Choosing the variables

SeasFire Cube v3 provides a list of 59 climate variables on a regular grid that are related to wildfires in an xArray dataset stored in .zarr format. As described previously in the Data section, a subset of 9 climate variables was chosen. Most of them have time, latitude and longitude as their coordinates. The variable lsm is the only variable having latitude and longitude as its coordinates; this is because the Land-Sea Mask is a binary map of water bodies.

Preprocessing data

In order to have a dataset with time, latitude and longitude coordinates, the variable lsm must be adjusted. The variable lsm has latitude and longitude as coordinates, since it is a binary map of the globe in which pixels are equal to 1 in land areas and 0 in sea areas. To add the time coordinate to the variable lsm, the map was repeated for each timestamp in the dataset.

Scalers Creation

Once the dataset has been created, it is necessary to choose a scaler to scale data. Tipically, the data are scaled using Standard or MinMax scalers. Two different approaches can be used to achieve this, one based on maps and one based on arrays containing individual values of the reference statistics for the chosen scaler:

  • Standard Scaler: Mean and Standard Deviation maps or arrays;
  • MinMax Scaler: Maximum and Minimum maps or arrays.
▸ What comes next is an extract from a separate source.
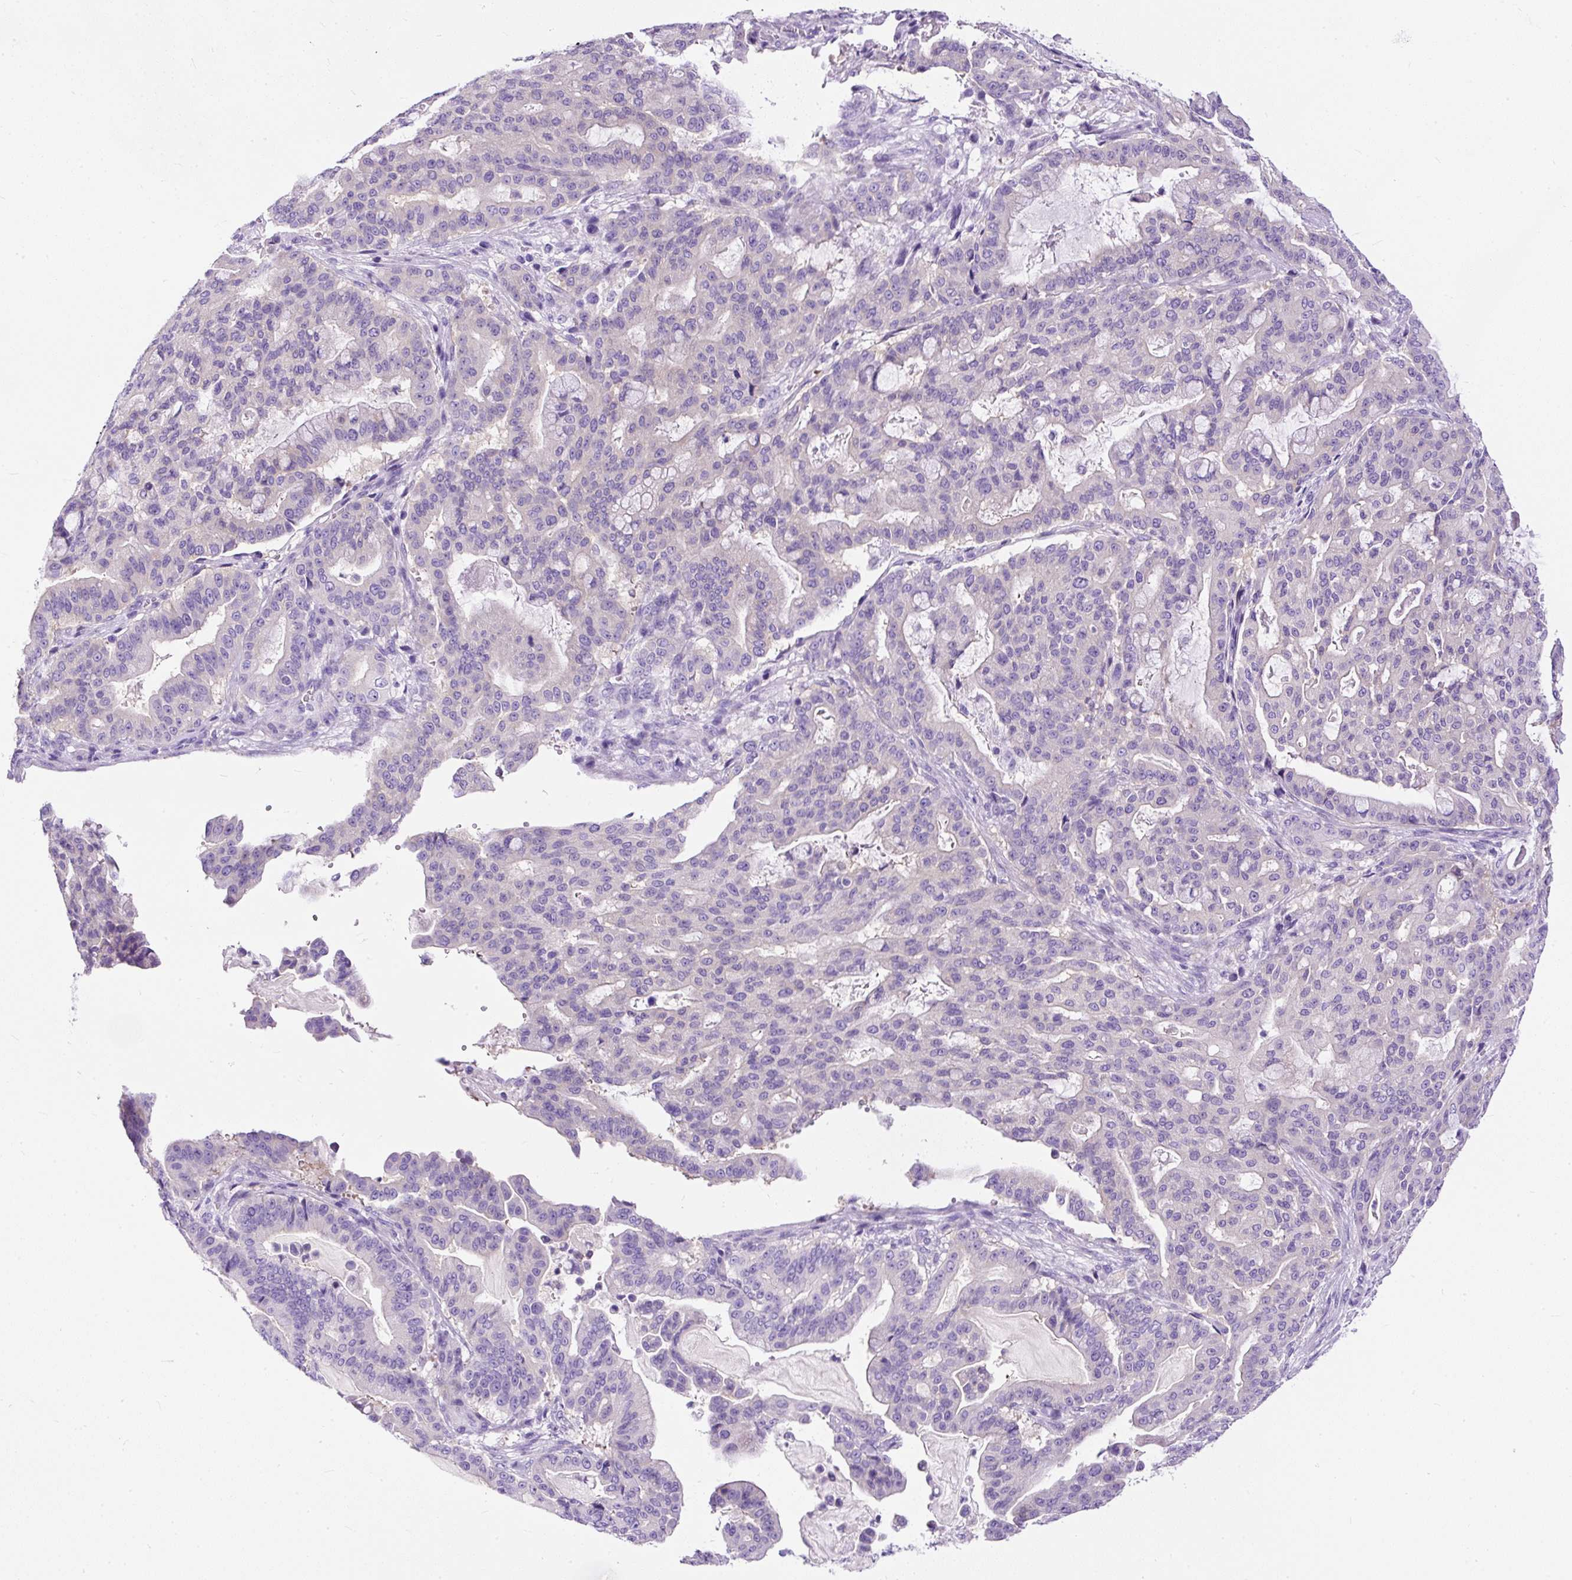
{"staining": {"intensity": "negative", "quantity": "none", "location": "none"}, "tissue": "pancreatic cancer", "cell_type": "Tumor cells", "image_type": "cancer", "snomed": [{"axis": "morphology", "description": "Adenocarcinoma, NOS"}, {"axis": "topography", "description": "Pancreas"}], "caption": "DAB immunohistochemical staining of human pancreatic adenocarcinoma reveals no significant staining in tumor cells. (Immunohistochemistry, brightfield microscopy, high magnification).", "gene": "STOX2", "patient": {"sex": "male", "age": 63}}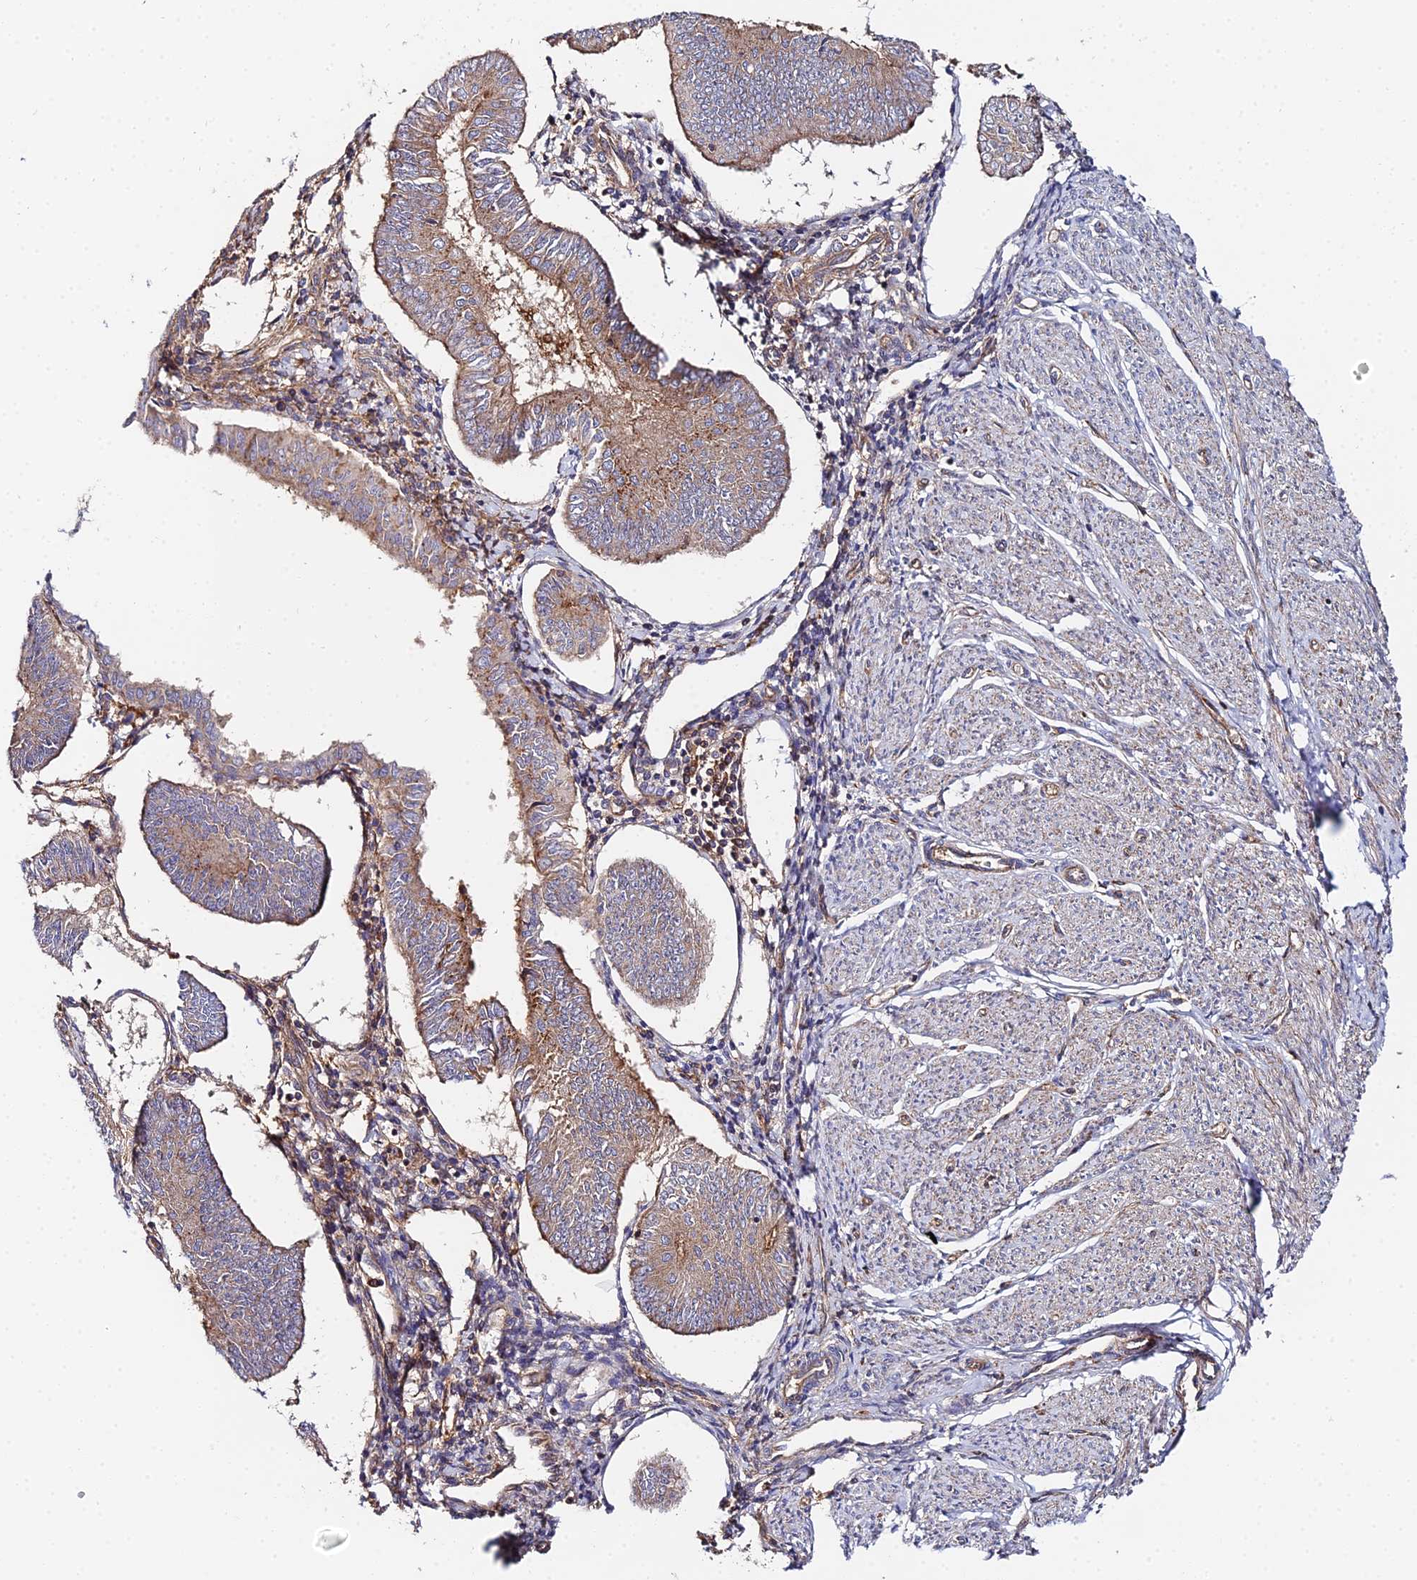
{"staining": {"intensity": "moderate", "quantity": "25%-75%", "location": "cytoplasmic/membranous"}, "tissue": "endometrial cancer", "cell_type": "Tumor cells", "image_type": "cancer", "snomed": [{"axis": "morphology", "description": "Adenocarcinoma, NOS"}, {"axis": "topography", "description": "Endometrium"}], "caption": "Human endometrial cancer stained for a protein (brown) shows moderate cytoplasmic/membranous positive expression in approximately 25%-75% of tumor cells.", "gene": "GNG5B", "patient": {"sex": "female", "age": 58}}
The climatic variables considered not only change over time, but also geographically. Although it is more intuitive to proceed with the first approach and use maps, the second approach is used because the variations that the climatic variables can undergo in the time frame considered are not significant and, consequently, it is conceivable to use a single representative value for the Mean, Standard Deviation, Maximum and Minimum statistics.